En fin de matinée, un groupe de grévistes opposé à la loi travail a occupé brièvement un poste de haute tension (225.000 volts) en Loire-Atlantique, qui alimente la région de Saint-Nazaire. Résultat: 125.000 foyers privés d’électricité pendant plus d’une heure et demie.
A Paris, des manifestants ont envahi le poste d’aiguillage à la gare de Lyon, empêchant tout départ durant une heure.
La journée avait commencé par de nombreux blocages et barrages filtrants: centrale de Flamanville, gare de Lorient, chantiers navals STX de Saint-Nazaire, usine Renault Cléon près de Rouen…

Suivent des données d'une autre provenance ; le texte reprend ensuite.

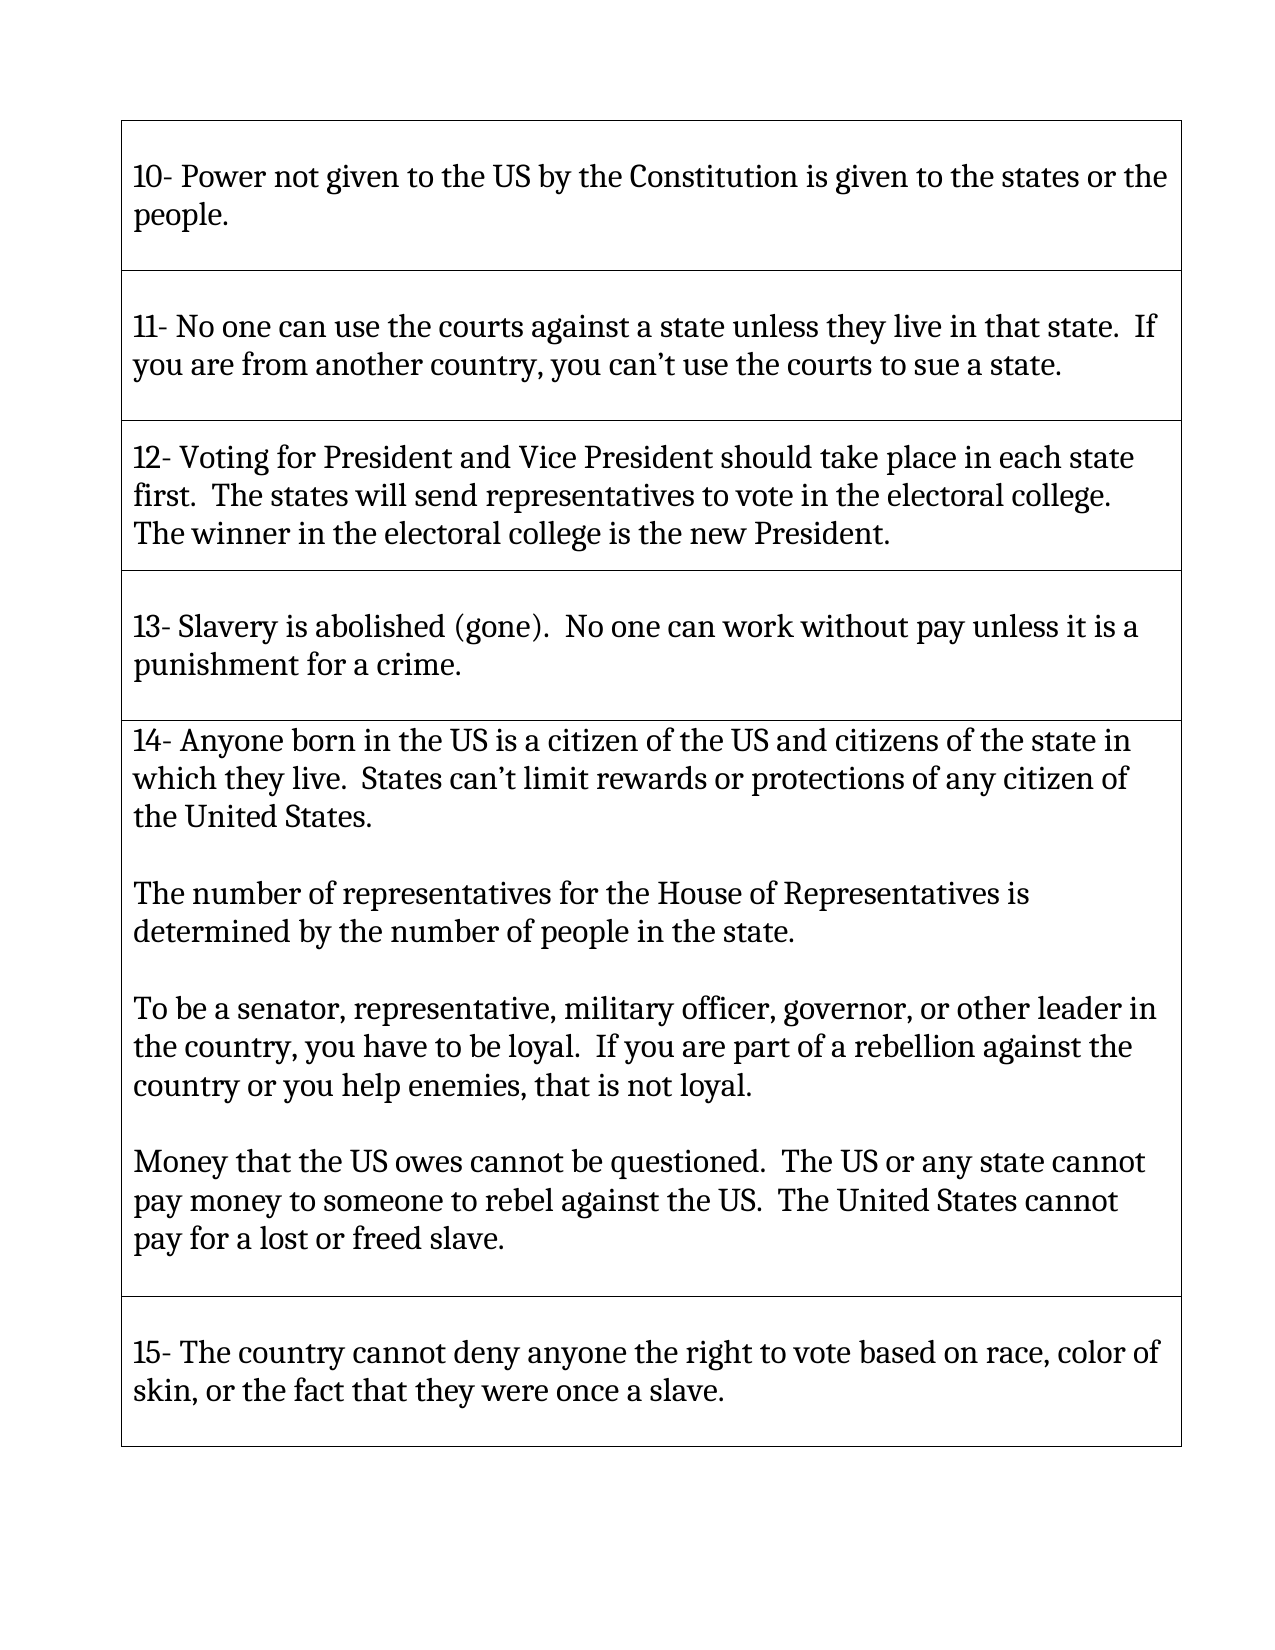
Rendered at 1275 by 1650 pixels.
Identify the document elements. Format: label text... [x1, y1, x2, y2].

Alors que les grèves persistent aussi dans les raffineries, dans les ports et docks, l’énergie ou encore le secteur du traitement des déchets, le Premier ministre Manuel Valls a évoqué son « sentiment de gâchis » à propos de l’impact économique du conflit social.
Des milliers d’opposants à la loi réformant le droit du travail battaient également le pavé dans plusieurs villes, en attendant une manifestation nationale à Paris, le 14 juin, à l’appel de l’intersyndicale (CGT, FO, FSU, Solidaires, Unef, Fidl, UNL): Rennes, Nantes, Brest, Rouen, Grenoble, Toulouse, Auch…

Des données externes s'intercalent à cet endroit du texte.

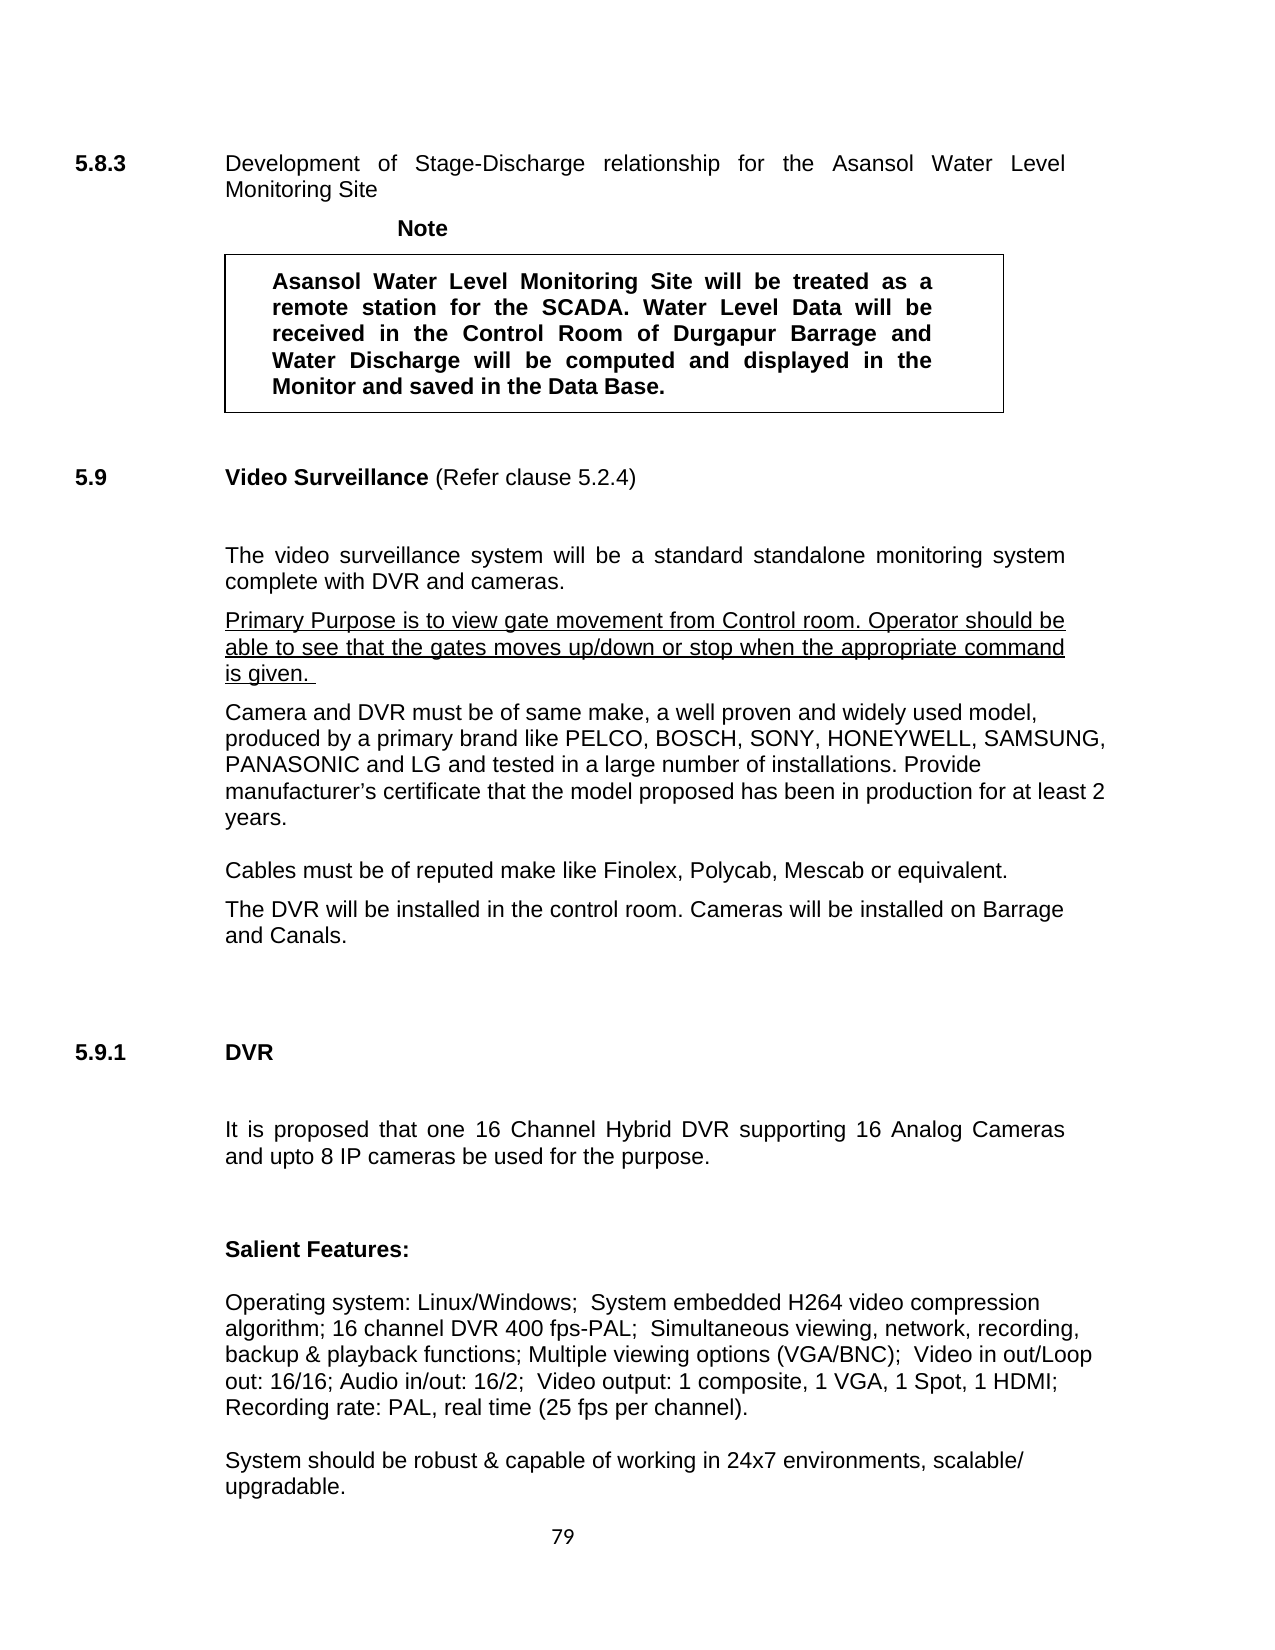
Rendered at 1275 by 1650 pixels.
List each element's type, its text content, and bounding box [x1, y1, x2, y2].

Un face-à-face tendu entre forces de l’ordre et jeunes au visage dissimulé a eu lieu à Nantes, où un manifestant a été blessé à l’arcade sourcilière, et au moins une personne interpellée. A Rennes, les policiers ont chargé des manifestants qui tentaient d’accéder à la rocade.

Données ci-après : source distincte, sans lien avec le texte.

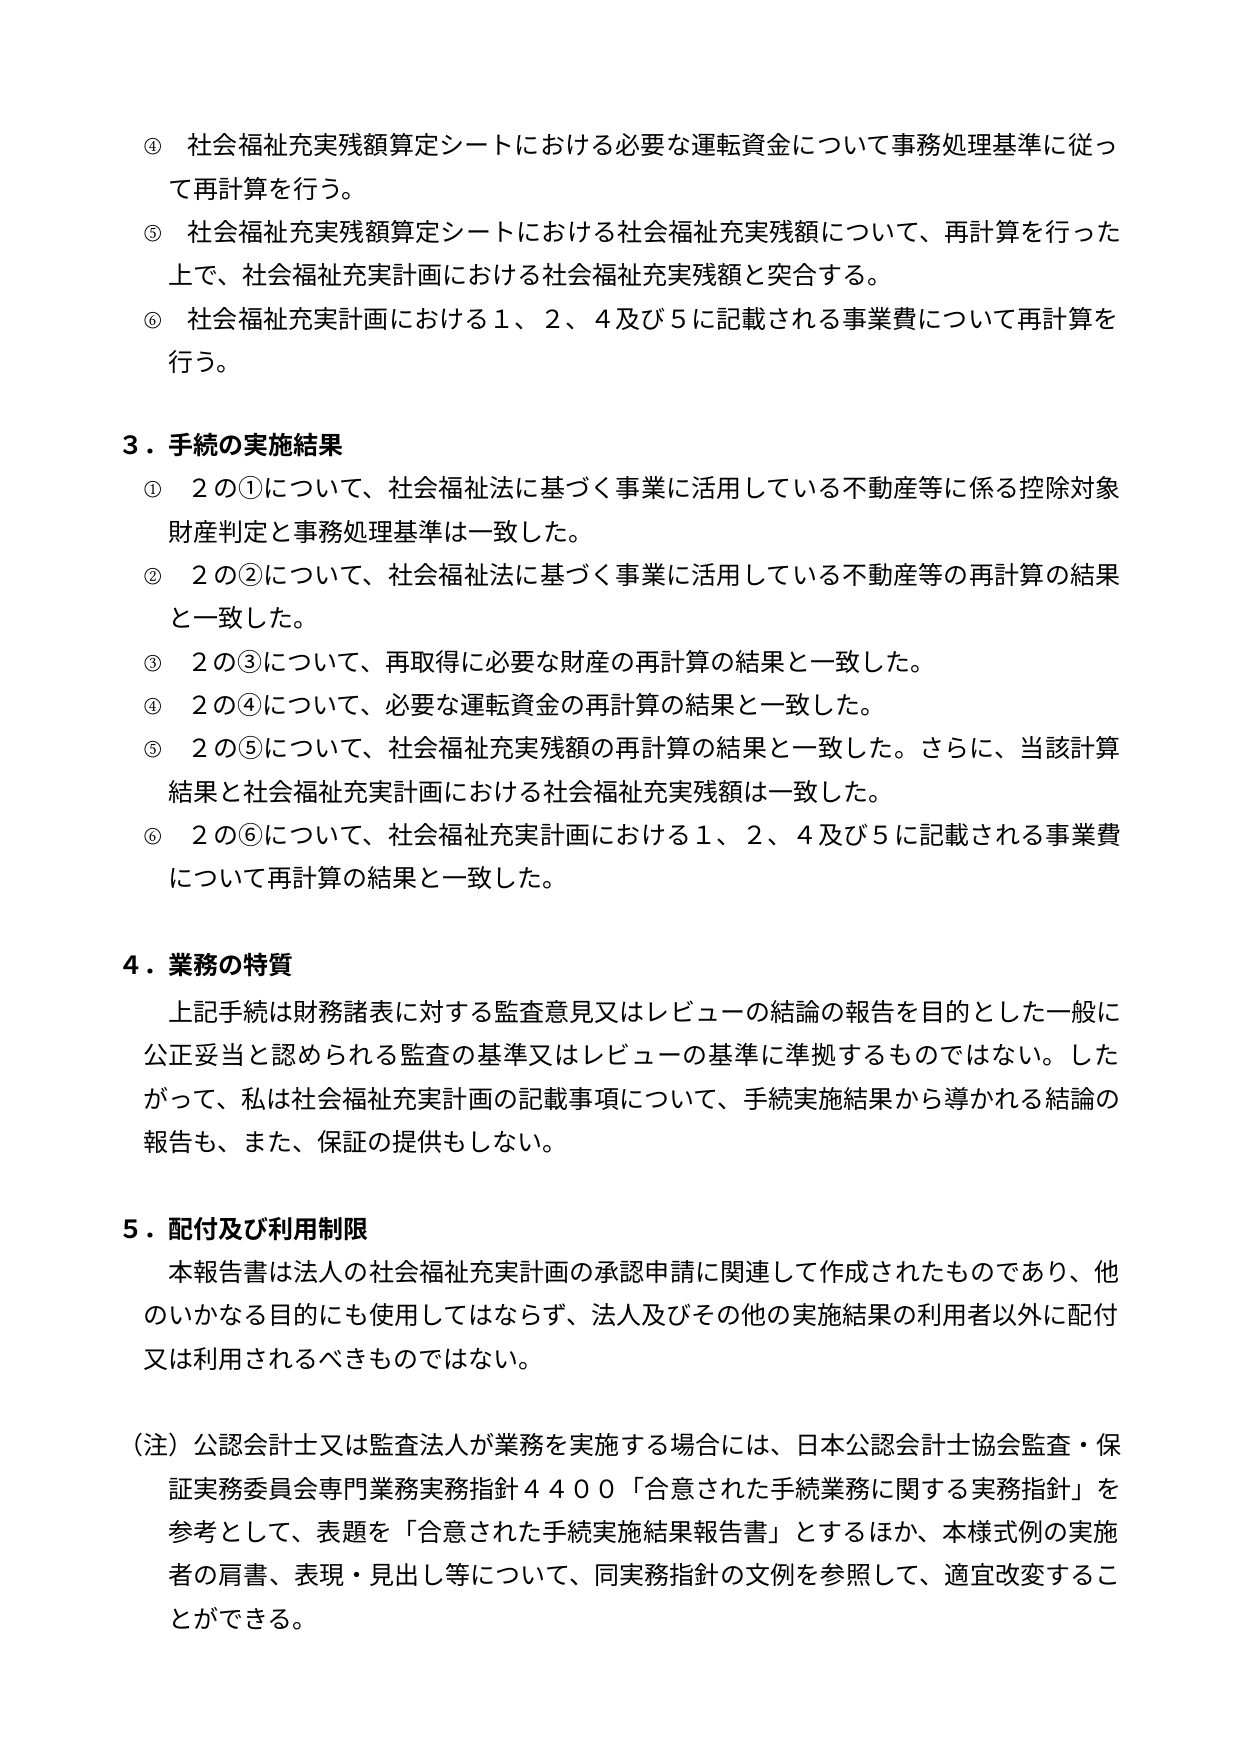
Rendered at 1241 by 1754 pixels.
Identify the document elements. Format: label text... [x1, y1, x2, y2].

Sur un site Arkema près de Lyon, entre 1.300 et 5.000 personnes ont manifesté en marge d’une visite du ministre de l’Economie, Emmanuel Macron.
Dans les secteurs de l’énergie, la CGT a lancé un appel à la grève reconductible, tandis que la CFE-CGC-Energies et l’Unsa-Energies se sont jointes à la mobilisation jeudi. Des arrêts de travail ont été votés dans 16 des 19 centrales nucléaires françaises, et des militants ont basculé plus d’un million de foyers en tarifs heures creuses en Ile-de-France, ainsi qu’à Lorient et près de Cherbourg.
Pour le symbole, des manifestants ont brièvement bloqué Radiall, l’entreprise du patron du Medef, Pierre Gattaz, dans l’Isère. Ce dernier avait créé la polémique en comparant certains militants CGT à des « terroristes ». Un mot « inadapté », a-t-il ensuite reconnu.
– L’Unsa-ferroviaire suspend la grève –
A la pointe de la mobilisation, le patron de la CGT, Philippe Martinez, a accusé l’exécutif de refuser le dialogue, lui renvoyant la responsabilité d’éventuelles grèves pendant l’Euro.
Mais le gouvernement entend « tenir sur le fond » du projet, sur lequel près de 400 amendements ont été déposés en commission au Sénat.
A la SNCF, où les négociations d’entreprise sont dans leur phase finale, le trafic des trains était perturbé pour la deuxième journée consécutive, après la reconduction de la grève mêlant revendications propres aux cheminots et loi Travail. L’entreprise publique a recensé 15,2% de grévistes, contre 17% mercredi. Seulement 40% des Transiliens et RER circulaient en moyenne, le tiers des Intercités, la moitié des TER et six TGV sur dix.
Le trafic devrait néanmoins s’améliorer, l’Unsa-ferroviaire, deuxième syndicat à la SNCF, ayant annoncé « suspendre son préavis » tout en affirmant ne « rien s’interdire dans les jours à venir » pour « maintenir la pression sur les négociations ».
Dans les transports parisiens, la CGT-RATP a appelé à une grève illimitée pour des questions salariales et contre la loi Travail. Mais le trafic était normal dans le métro, les bus, les tramways et sur le RER A.
Le trafic aérien était légèrement perturbé, notamment à Orly et Lille où Air France a annulé 10% des vols, en raison d’une grève des contrôleurs aériens à l’appel de la CGT-fonction publique contre « l’inacceptable » loi travail.
En revanche, les cinq syndicats des aiguilleurs du ciel ont levé leur préavis de grève pour le week-end, après négociation sur les effectifs et les primes.
Mais les difficultés vont arriver plus tard: à Air France, les trois syndicats de pilotes appellent à faire grève du 11 au 14 juin pour des raisons purement internes -défendre l’emploi et protester contre une modification de certaines règles de rémunération.
Le début de leur mouvement coïncidera avec les premiers jours de l’Euro de football (10 juin-10 juillet) organisé en France.